The majority compounds the error of its reasoning by citing N.C.G.S. § 130A-383 for the proposition that employers may request the assistance of the Chief Medical Examiner’s Office in determining the medical reason for the employee’s death “in any *374case of death resulting from accident when the deceased had been in apparent good health.” N.C.G.S. § 130A-383 grants the medical examiner jurisdiction over sudden deaths “occurring in a jail, prison, correctional institution or in police custody; or occurring under any suspicious, unusual or unnatural circumstance.” Even in those circumstances, the medical examiner must find an autopsy “advisable and in the public interest.” N.C.G.S. § 130A-389(a) (1986). Where, as here, there is merely a private civil claim for monetary benefits, it is unlikely that an autopsy is required “in the public interest.” Id. This statute is obviously designed to give the medical examiner jurisdiction in situations where a death may have occurred in criminal circumstances. N.C.G.S. § 130A-383(a) (1986). Further, N.C.G.S. § 130A-385, also cited by the majority, specifically states that “[a] copy of the report of the medical examiner investigation may be forwarded to the appropriate district attorney.” N.C.G.S. § 130A-385(d) (1986). In my view, N.C.G.S. §§ 130A-383, et seq., cover only those questionable deaths in which an autopsy is required in the public interest. An employer does not come within the parameters of these statutes in a case such as the one sub judice.

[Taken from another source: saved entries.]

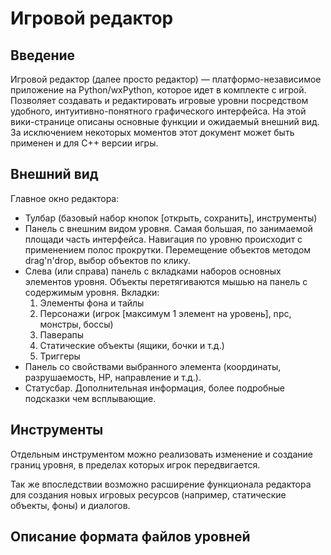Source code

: # Игровой редактор #

## Введение ##

Игровой редактор (далее просто редактор) — платформо-независимое приложение на Python/wxPython, которое идет в комплекте с игрой. Позволяет создавать и редактировать игровые уровни посредством удобного, интуитивно-понятного графического интерфейса. На этой вики-странице описаны основные функции и ожидаемый внешний вид. За исключением некоторых моментов этот документ может быть применен и для C++ версии игры.

## Внешний вид ##

Главное окно редактора:

  * Тулбар (базовый набор кнопок [открыть, сохранить], инструменты)
  * Панель с внешним видом уровня. Самая большая, по занимаемой площади часть интерфейса. Навигация по уровню происходит с применением полос прокрутки. Перемещение объектов методом drag'n'drop, выбор объектов по клику.
  * Слева (или справа) панель с вкладками наборов основных элементов уровня. Объекты перетягиваются мышью на панель с содержимым уровня. Вкладки:
    1. Элементы фона и тайлы
    1. Персонажи (игрок [максимум 1 элемент на уровень], npc, монстры, боссы)
    1. Паверапы
    1. Статические объекты (ящики, бочки и т.д.)
    1. Триггеры
  * Панель со свойствами выбранного элемента (координаты, разрушаемость, HP, направление и т.д.).
  * Статусбар. Дополнительная информация, более подробные подсказки чем всплывающие.

## Инструменты ##

Отдельным инструментом можно реализовать изменение и создание границ уровня, в пределах которых игрок передвигается.

Так же впоследствии возможно расширение функционала редактора для создания новых игровых ресурсов (например, статические объекты, фоны) и диалогов.

## Описание формата файлов уровней ##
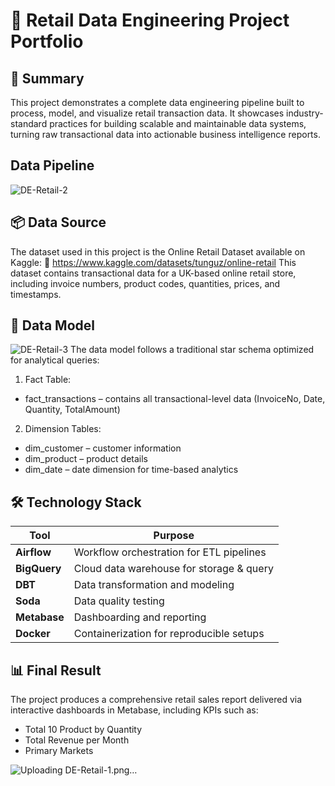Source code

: # 🛒 Retail Data Engineering Project Portfolio
## 📌 Summary
This project demonstrates a complete data engineering pipeline built to process, model, and visualize retail transaction data. It showcases industry-standard practices for building scalable and maintainable data systems, turning raw transactional data into actionable business intelligence reports.
## Data Pipeline 
![DE-Retail-2](https://github.com/user-attachments/assets/ca9f2ced-a9b4-4b21-8880-be7578b3f3a8)


## 📦 Data Source
The dataset used in this project is the Online Retail Dataset available on Kaggle:
🔗 https://www.kaggle.com/datasets/tunguz/online-retail
This dataset contains transactional data for a UK-based online retail store, including invoice numbers, product codes, quantities, prices, and timestamps.

## 🧱 Data Model
![DE-Retail-3](https://github.com/user-attachments/assets/c0917094-2f28-4101-9f8a-6648e2a6c599)
The data model follows a traditional star schema optimized for analytical queries:
1. Fact Table:
* fact_transactions – contains all transactional-level data (InvoiceNo, Date, Quantity, TotalAmount)
2. Dimension Tables:
* dim_customer – customer information
* dim_product – product details
* dim_date – date dimension for time-based analytics

## 🛠 Technology Stack
| Tool         | Purpose                                  |
| ------------ | ---------------------------------------- |
| **Airflow**  | Workflow orchestration for ETL pipelines |
| **BigQuery** | Cloud data warehouse for storage & query |
| **DBT**      | Data transformation and modeling         |
| **Soda**     | Data quality testing                     |
| **Metabase** | Dashboarding and reporting               |
| **Docker**   | Containerization for reproducible setups |

## 📊 Final Result
The project produces a comprehensive retail sales report delivered via interactive dashboards in Metabase, including KPIs such as:
* Total 10 Product by Quantity
* Total Revenue per Month
* Primary Markets

![Uploading DE-Retail-1.png…]()
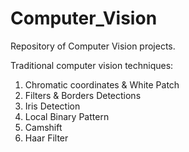 # Computer_Vision

Repository of Computer Vision projects.

Traditional computer vision techniques:
 1. Chromatic coordinates & White Patch
 2. Filters & Borders Detections
 3. Iris Detection
 4. Local Binary Pattern
 5. Camshift
 6. Haar Filter
 
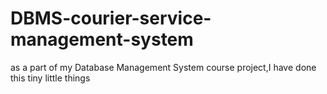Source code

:# DBMS-courier-service-management-system
as a part of my Database Management System course project,I have done this tiny little things
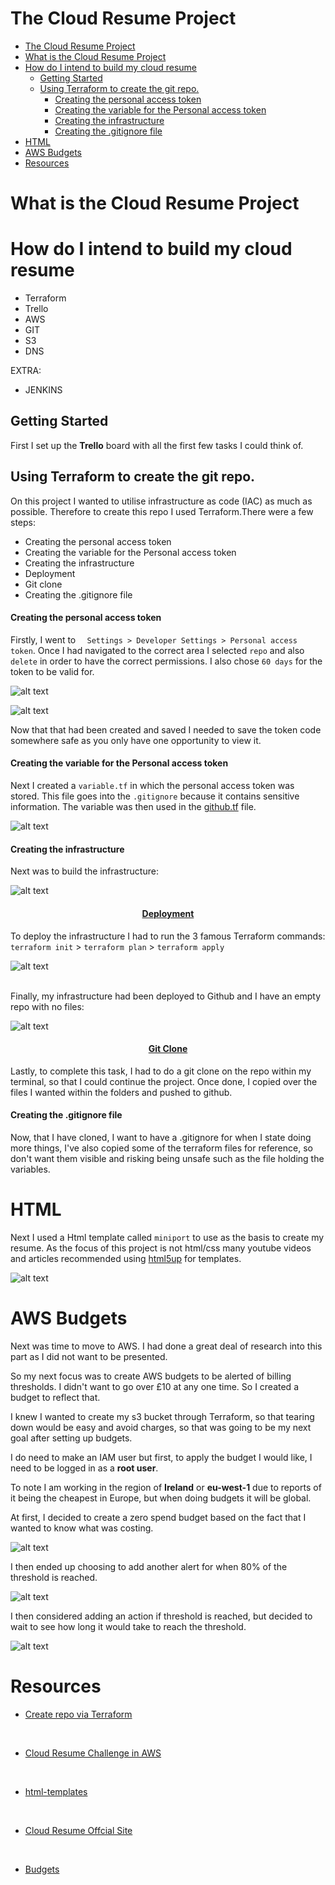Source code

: # The Cloud Resume Project
- [The Cloud Resume Project](#the-cloud-resume-project)
- [What is the Cloud Resume Project](#what-is-the-cloud-resume-project)
- [How do I intend to build my cloud resume](#how-do-i-intend-to-build-my-cloud-resume)
  - [Getting Started](#getting-started)
  - [Using Terraform to create the git repo.](#using-terraform-to-create-the-git-repo)
      - [Creating the personal access token](#creating-the-personal-access-token)
      - [Creating the variable for the Personal access token](#creating-the-variable-for-the-personal-access-token)
      - [Creating the infrastructure](#creating-the-infrastructure)
      - [Creating the .gitignore file](#creating-the-gitignore-file)
- [HTML](#html)
- [AWS Budgets](#aws-budgets)
- [Resources](#resources)



#  What is the Cloud Resume Project


# How do I intend to build my cloud resume

* Terraform
* Trello
* AWS
* GIT
* S3
* DNS

EXTRA:
* JENKINS

## Getting Started
First I set up the **Trello** board with all the first few tasks I could think of.


## Using Terraform to create the git repo.

On this project I wanted to utilise infrastructure as code (IAC) as much as possible. Therefore to create this repo I used Terraform.There were a few steps:

* Creating the personal access token
* Creating the variable for the Personal access token
* Creating the infrastructure
* Deployment
* Git clone
* Creating the .gitignore file


#### Creating the personal access token

Firstly, I went to `  Settings > Developer Settings > Personal access token`. Once I had navigated to the correct area I selected `repo` and also `delete` in order to have the correct permissions. I also chose `60 days` for the token to be valid for.  

![alt text](<images/Screenshot 2024-05-21 at 14.30.01.png>)


![alt text](<images/Screenshot 2024-05-21 at 14.30.25.png>)

Now that that had been created and saved I needed to save the token code somewhere safe as you only have one opportunity to view it.


####  Creating the variable for the Personal access token

Next I created a `variable.tf` in which the personal access token was stored. This file goes into the `.gitignore` because it contains sensitive information. The variable was then used in the [github.tf](https://github.com/Scarlett100/cloud_resume_challenge/blob/master/terraform_for_reference/github.tf) file.

![alt text](<images/Screenshot 2024-05-21 at 14.41.16.png>)


#### Creating the infrastructure

Next was to build the infrastructure:

![alt text](<images/Screenshot 2024-05-21 at 14.42.51.png>)


<h4 style="text-align: center;"><u>Deployment</u></h4>


To deploy the infrastructure I had to run the 3 famous Terraform commands: 
`terraform init` > `terraform plan` > `terraform apply` 

![alt text](<images/Screenshot 2024-05-21 at 14.49.40.png>)

<br>
Finally, my infrastructure had been deployed to Github and I have an empty repo with no files:
<br>

![alt text](<images/Screenshot 2024-05-21 at 14.50.41.png>)

<h4 style="text-align: center;"><u>Git Clone</u></h4>


Lastly, to complete this task, I had to do a git clone on the repo within my terminal, so that I could continue the project. Once done, I copied over the files I wanted within the folders and pushed to github.

#### Creating the .gitignore file

Now, that I have cloned, I want to have a .gitignore for when I state doing more things, I've also copied some of the terraform files for reference, so don't want them visible and risking being unsafe such as the file holding the variables.



# HTML

Next I used a Html template called `miniport` to use as the basis to create my resume. As the focus of this project is not html/css many youtube videos and articles recommended using [html5up](https://html5up.net) for templates.


![alt text](<images/Screenshot 2024-05-21 at 14.59.46.png>)



# AWS Budgets

Next was time to move to AWS. I had done a great deal of research into this part as I did not want to be presented.

So my next focus was to create AWS budgets to be alerted of billing thresholds. I didn't want to go over £10 at any one time. So I created a budget to reflect that.

I knew I wanted to create my s3 bucket through Terraform, so that tearing down would be easy and avoid charges, so that was going to be my next goal after setting up budgets.


I do need to make an IAM user but first, to apply the budget I would like, I need to be logged in as a **root user**.

To note I am working in the region of **Ireland** or **eu-west-1** due to reports of it being the cheapest in Europe, but when doing budgets it will be global.

At first, I decided to create a zero spend budget based on the fact that I wanted to know what was costing.

![alt text](<images/Screenshot 2024-05-28 at 13.18.41.png>)

I then ended up choosing to add another alert for when 80% of the threshold is reached.

![alt text](<images/Screenshot 2024-05-28 at 13.27.50.png>)

I then considered adding an action if threshold is reached, but decided to wait to see how long it would take to reach the threshold.

![alt text](<images/Screenshot 2024-05-28 at 13.26.55.png>)








# Resources
* [Create repo via Terraform](https://www.linkedin.com/pulse/github-repository-create-terraform-anish-kumar/)
<br>

* [Cloud Resume Challenge in AWS](https://www.youtube.com/watch?v=NNKzYhvqq5w)
  
<br>

* [html-templates](https://html5up.net)
<br>

* [Cloud Resume Offcial Site](https://cloudresumechallenge.dev)
<br>

* [Budgets](https://www.youtube.com/watch?v=WtokD2JD7K8)




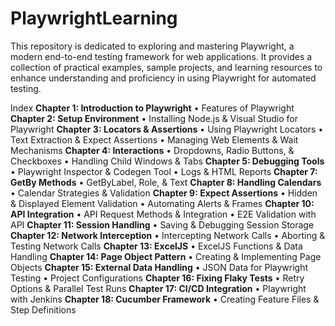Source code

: # PlaywrightLearning
This repository is dedicated to exploring and mastering Playwright, a modern end-to-end testing framework for web applications. It provides a collection of practical examples, sample projects, and learning resources to enhance understanding and proficiency in using Playwright for automated testing.

Index
**Chapter 1: Introduction to Playwright**
•	Features of Playwright
**Chapter 2: Setup Environment**
•	Installing Node.js & Visual Studio for Playwright
**Chapter 3: Locators & Assertions**
•	Using Playwright Locators
•	Text Extraction & Expect Assertions
•	Managing Web Elements & Wait Mechanisms
**Chapter 4: Interactions**
•	Dropdowns, Radio Buttons, & Checkboxes
•	Handling Child Windows & Tabs
**Chapter 5: Debugging Tools**
•	Playwright Inspector & Codegen Tool
•	Logs & HTML Reports
**Chapter 7: GetBy Methods**
•	GetByLabel, Role, & Text
**Chapter 8: Handling Calendars**
•	Calendar Strategies & Validation
**Chapter 9: Expect Assertions**
•	Hidden & Displayed Element Validation
•	Automating Alerts & Frames
**Chapter 10: API Integration**
•	API Request Methods & Integration
•	E2E Validation with API
**Chapter 11: Session Handling**
•	Saving & Debugging Session Storage
**Chapter 12: Network Interception**
•	Intercepting Network Calls
•	Aborting & Testing Network Calls
**Chapter 13: ExcelJS**
•	ExcelJS Functions & Data Handling
**Chapter 14: Page Object Pattern**
•	Creating & Implementing Page Objects
**Chapter 15: External Data Handling**
•	JSON Data for Playwright Testing
•	Project Configurations
**Chapter 16: Fixing Flaky Tests**
•	Retry Options & Parallel Test Runs
**Chapter 17: CI/CD Integration**
•	Playwright with Jenkins
**Chapter 18: Cucumber Framework**
•	Creating Feature Files & Step Definitions

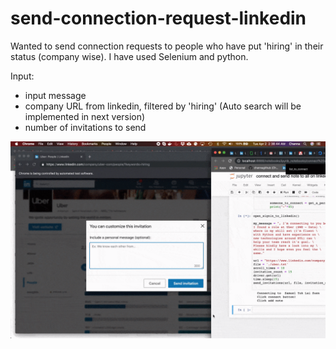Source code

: # send-connection-request-linkedin
Wanted to send connection requests to people who have put 'hiring' in their status (company wise). I have used Selenium and python.

Input: 
* input message
* company URL from linkedin, filtered by 'hiring' (Auto search will be implemented in next version)
* number of invitations to send

![](send-connection-requests-linkedin.gif)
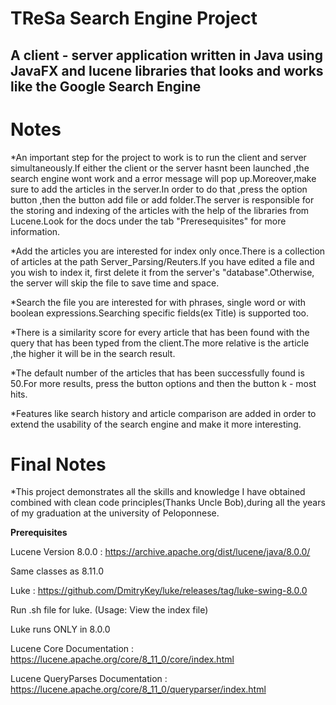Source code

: # TReSa Search Engine Project

**A client - server application written in Java using JavaFX and lucene libraries that looks and works like the Google Search Engine**
--------------------------------------
# Notes
*An important step for the project to work is to run the client and server simultaneously.If either the client or the server hasnt been launched ,the search engine wont work and a error message will pop up.Moreover,make sure to add the articles in the server.In order to do that ,press the option button ,then the button add file or add folder.The server is responsible for the storing and indexing of the articles with the help of the libraries from Lucene.Look for the docs under the tab "Preresequisites" for more information.

*Add the articles you are interested for index only once.There is a collection of articles at the path Server_Parsing/Reuters.If you have edited a file and you wish to index it, first delete it from the server's "database".Otherwise, the server will skip the file to save time and space.

*Search the file you are interested for with phrases, single word or with boolean expressions.Searching specific fields(ex Title) is supported too.

*There is a similarity score for every article that has been found with the query that has been typed from the client.The more relative is the article ,the higher it will be in the search result.

*The default number of the articles that has been successfully found is 50.For more results, press the button options and then the button k - most hits.

*Features like search history and article comparison are added in order to extend the usability of the search engine and make it more interesting.

# Final Notes

*This project demonstrates all the skills and knowledge I have obtained combined with clean code principles(Thanks Uncle Bob),during all the years of my graduation at the university of Peloponnese.

**Prerequisites**

Lucene Version 8.0.0 : https://archive.apache.org/dist/lucene/java/8.0.0/

Same classes as 8.11.0

Luke : https://github.com/DmitryKey/luke/releases/tag/luke-swing-8.0.0

Run .sh file for luke. (Usage: View the index file)

Luke runs ONLY in 8.0.0

Lucene Core Documentation : https://lucene.apache.org/core/8_11_0/core/index.html

Lucene QueryParses Documentation : https://lucene.apache.org/core/8_11_0/queryparser/index.html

The situation in the case at bar is particularly egregious because the claimant did not introduce the death certificate, which would presumably have shown the medical cause of death or that such cause could not be determined. Nor do we know whether an autopsy was performed and, if so, what it revealed or even whether the claimant requested an autopsy. All the claimant did here was to assert that the death was work-related. This should not entitle the claimant to such a “presumption of compensability.” The majority decision allows the potential of the perpetration of a fraud by withholding evidence.
I dissent.
Justices WEBB and WHICHARD join in this dissenting opinion.